The majority leader said in a statement after the vote that the process could not be completed before Biden’s inauguration, even if it had begun earlier, and he wanted Congress and the executive branch to focus next week on facilitating a safe inauguration and an orderly transfer of power.
In a memo to his GOP colleagues on Wednesday afternoon, McConnell wrote that “I have not yet made a final decision on how I will vote, and I plan to hear legal arguments when they are presented to the Senate.
McConnell said he thinks Trump’s impeachment would make it easier to get rid of the president and the Republican Party’s Trumpped-up agenda, sources said Tuesday. McConnell faces a delicate balance – some of his GOP colleagues have made it clear they oppose impeachment, and the Kentucky Republican, according to a source familiar with the matter, dislikes anything that divides his conference.
But the source says McConnell is also aware of the historic moment – and the moment for the Republican Party.
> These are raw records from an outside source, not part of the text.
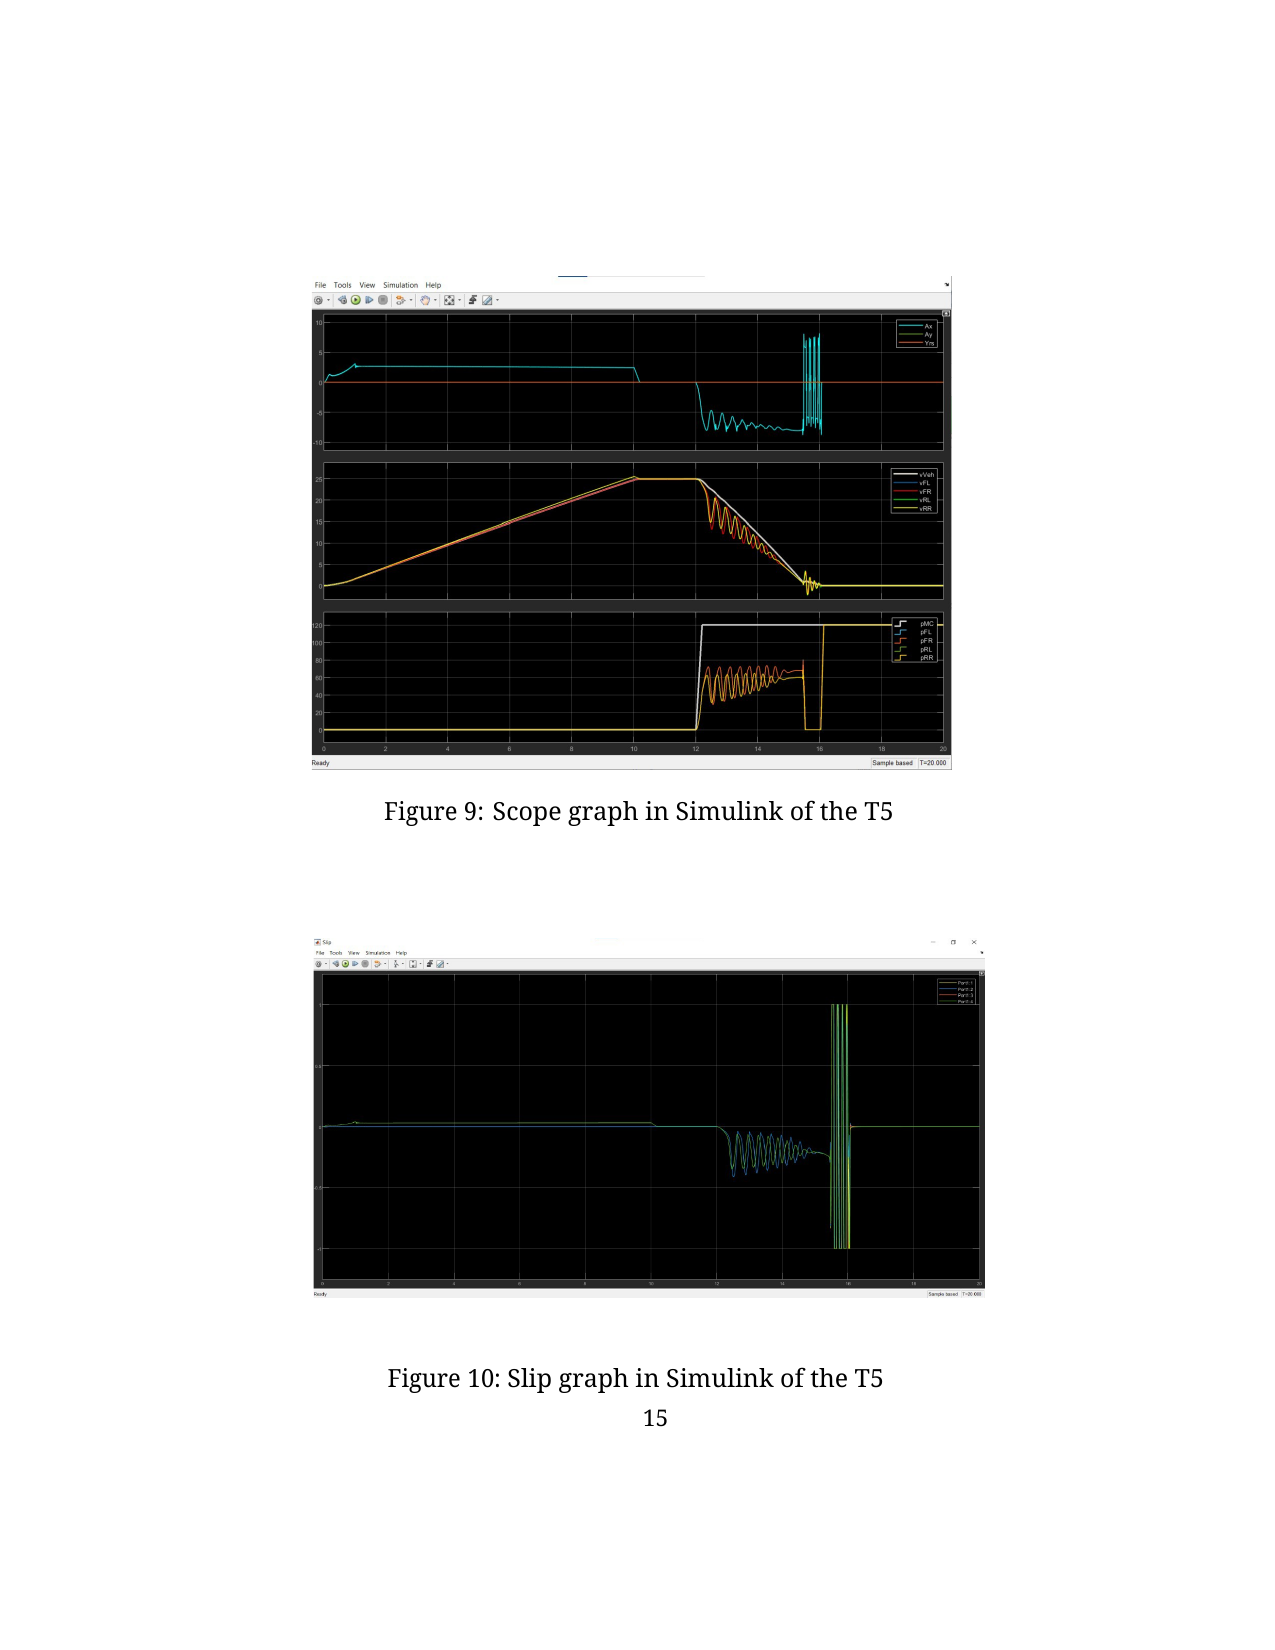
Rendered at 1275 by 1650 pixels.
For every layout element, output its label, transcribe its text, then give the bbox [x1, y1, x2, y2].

text Figure 10: Slip graph in Simulink of the T5 [387, 1361, 1154, 1395]
picture [311, 276, 952, 770]
picture [313, 938, 985, 1298]
text Figure 9: Scope graph in Simulink of the T5 [384, 794, 1154, 828]
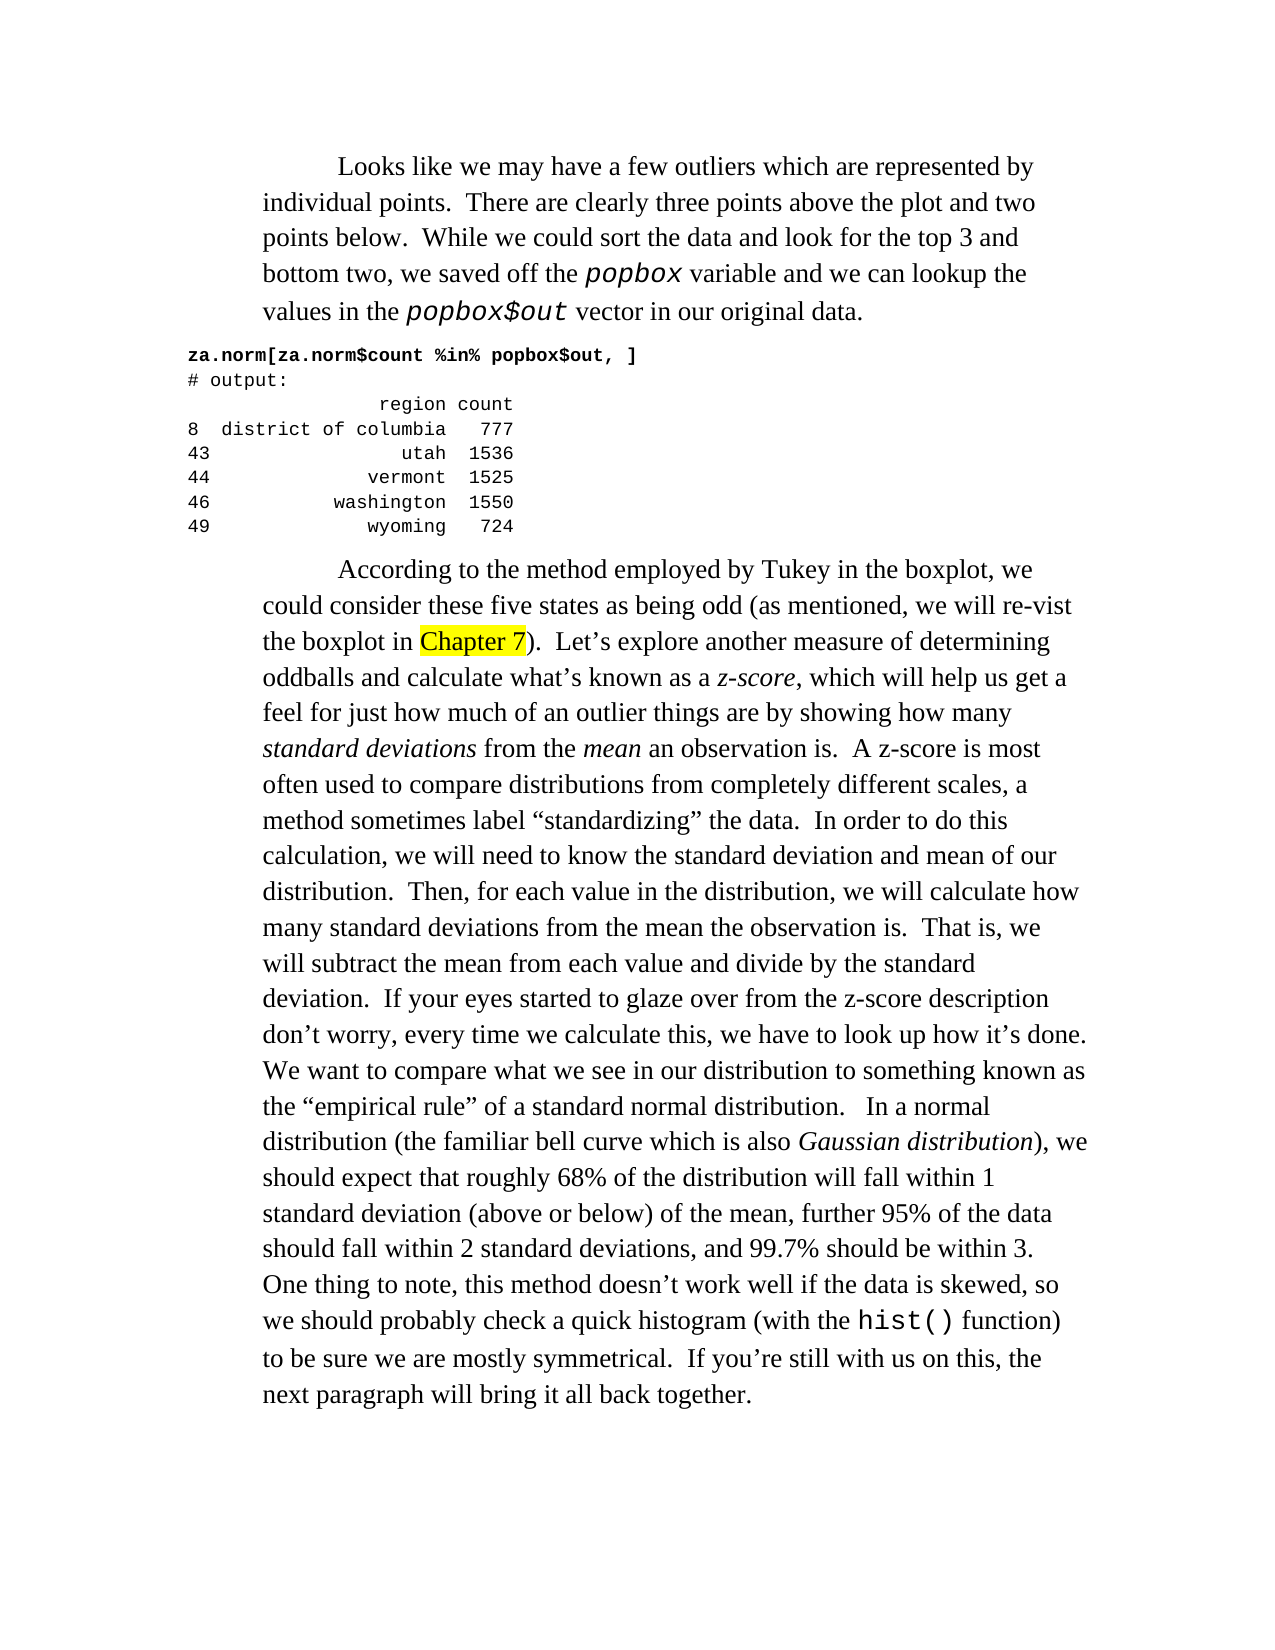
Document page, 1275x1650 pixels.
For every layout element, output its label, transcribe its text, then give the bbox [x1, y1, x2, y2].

text za.norm[za.norm$count %in% popbox$out, ] [187, 346, 1087, 367]
text 43 utah 1536 [187, 444, 1087, 465]
text 49 wyoming 724 [187, 517, 1087, 538]
text According to the method employed by Tukey in the boxplot, we could consider these five states as being odd (as mentioned, we will the boxplot in hapter 7). Let’s explore another measure of determining oddballs and calculate what’s known as a z-score, which will help us get a feel for just how much of an outlier things are by showing how many standard deviations from the mean an observation is. z-score is used to compare distributions from completely different scales, a method sometimes label “standardizing” the data. In order to do this calculation, we will need to know the standard deviation and mean of our distribution. Then, for each value in the distribution, we will calculate how many standard deviations from the mean the observation is. That is, we will subtract the mean from each value and divide by the standard deviation. don’t worry, every time calculate this, have to look up how it’s done. We want to compare what we see in our distribution to something known as the “empirical rule” of a standard normal distribution. In a normal distribution (the bell curve Gaussian distribution), we should expect that roughly 68% of the distribution will fall within 1 standard deviation (above or below) of the mean, further 95% of the data should fall within 2 standard deviations, and 99.7% should be within 3. One thing to note, this method doesn’t work well if the data is skewed, so we should probably check a quick histogram (with the hist() function) to be sure we are mostly symmetrical. If you’re still with us on this, paragraph back together. [262, 554, 1087, 1409]
text # output: [187, 371, 1087, 392]
text Looks like we may have a few outliers which are represented by individual points. There are clearly three points above the plot and two points below. While we could sort the data and look for the top 3 and bottom two, we saved off the popbox variable and we can lookup the values in the popbox$out vector in our original data. [262, 150, 1087, 329]
text region count [187, 395, 1087, 416]
text 44 vermont 1525 [187, 468, 1087, 489]
text 46 washington 1550 [187, 492, 1087, 514]
text 8 district of columbia 777 [187, 419, 1087, 441]
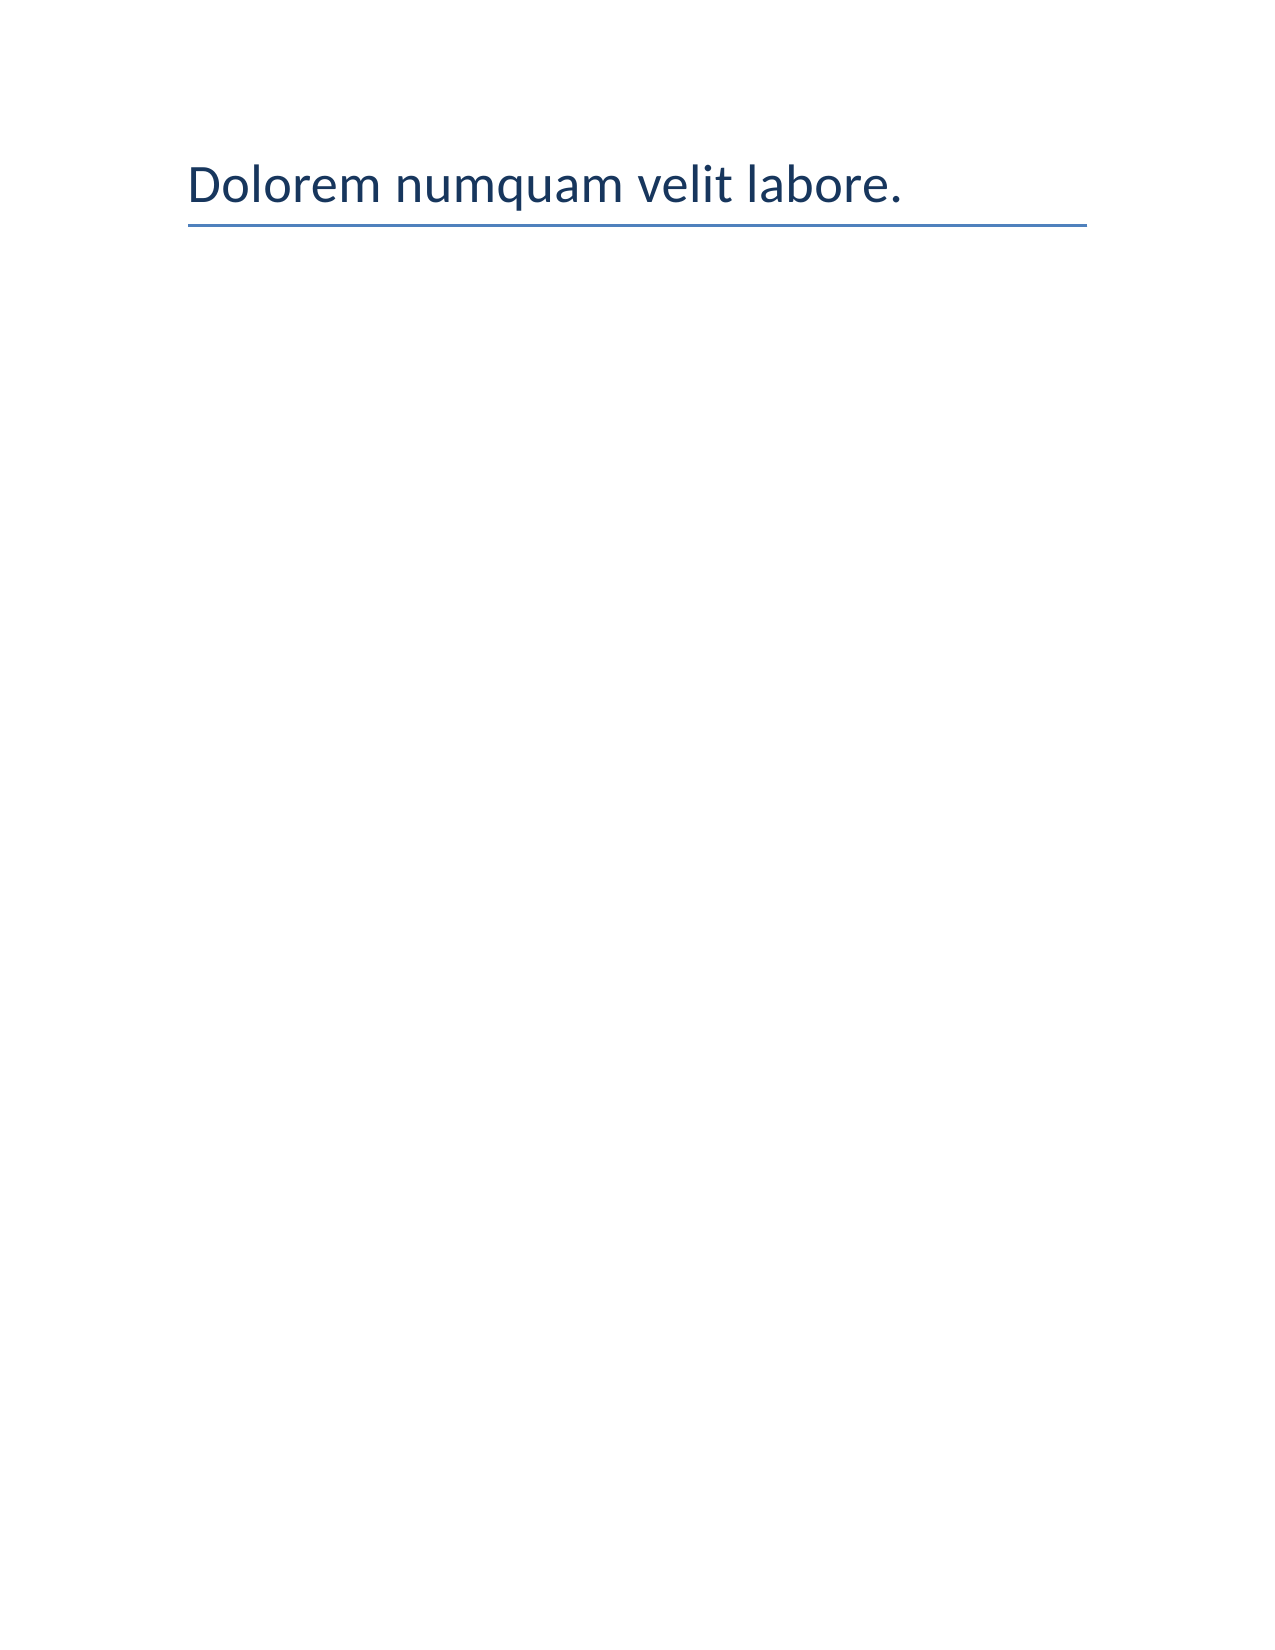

McConnell’s choice against Trump was obvious to those who followed him closely. He broke off contact with Trump a few weeks ago and made it clear he never wanted to speak to him again.
For House Democrats, the divisions that divided their caucus in 2019 over impeachment simply did not materialize. Democrats were quick to agree, using impeachment proceedings in the final days of Mr. Trump’s presidency as an appropriate response to the president’s behavior and as a means of securing his removal before the end of his term, although this scenario seems unlikely.
Pence sent a letter Tuesday saying he will not try to focus on the 25th Amendment. The constitutional amendment, as requested by Democrats, and Trump was not considering resigning.
Pelosi brushed off Republican efforts to take other measures, such as imposing penalties, in response to Trump’s role in the unrest. On Tuesday night, she appointed the prosecutors, a team of nine Democrats to be led by Congressman Jamie Raskin of Maryland, in anticipation of a likely trial shortly after Biden is sworn in. House Majority Leader Steny Hoyer said Tuesday that the House would immediately send the items to the Senate.
Democrats have become more determined in their quest to blame Trump for the unrest as more and more information has come to light about the Capitol Hill attack, including violent footage of attacks on Capitol Hill police officers and the death of a Capitol Police officer. Wednesday’s vote took place as thousands of National Guard soldiers were present in every corner of the Capitol complex ahead of next week’s inauguration and slept on the floor of the Capitol building the night before the impeachment vote.
Trump showed no remorse for his role in last week’s Capitol uprising and spoke out against the charges Tuesday in his first public appearance since the incident. A source close to the president said he had no intention of resigning.
This has been analyzed, Trump said last week of his remarks to the crowd before the riots. People thought what I said was perfectly reasonable.
Mr Trump, who was unable to post his thoughts on Twitter after his account was permanently suspended due to the turmoil, issued a statement shortly before Wednesday’s vote: In the light of the reports on the new demonstrations, I urge us not to resort to violence, not to break the law and not to engage in vandalism of any kind. That’s not what I stand for, and that’s not what America stands for. I ask ALL Americans to help ease tensions and calm minds.
Wednesday’s impeachment vote will complicate the early days of the Biden administration, both in its efforts to reach out to Republicans and because the Senate will likely be tied up in the proceedings by the time Biden takes office.
Both Biden and Schumer argued that the Senate would try to divide its days during the process so it could confirm Biden’s nominees and review the Covid-19 stimulus bill as it goes through the impeachment process.
This story was updated Wednesday with additional events.
CNN’s Danielle Diaz, Kristin Wilson, Donald Judd, Sarah Fortinsky, Pamela Brown and Jim Acosta contributed to this report.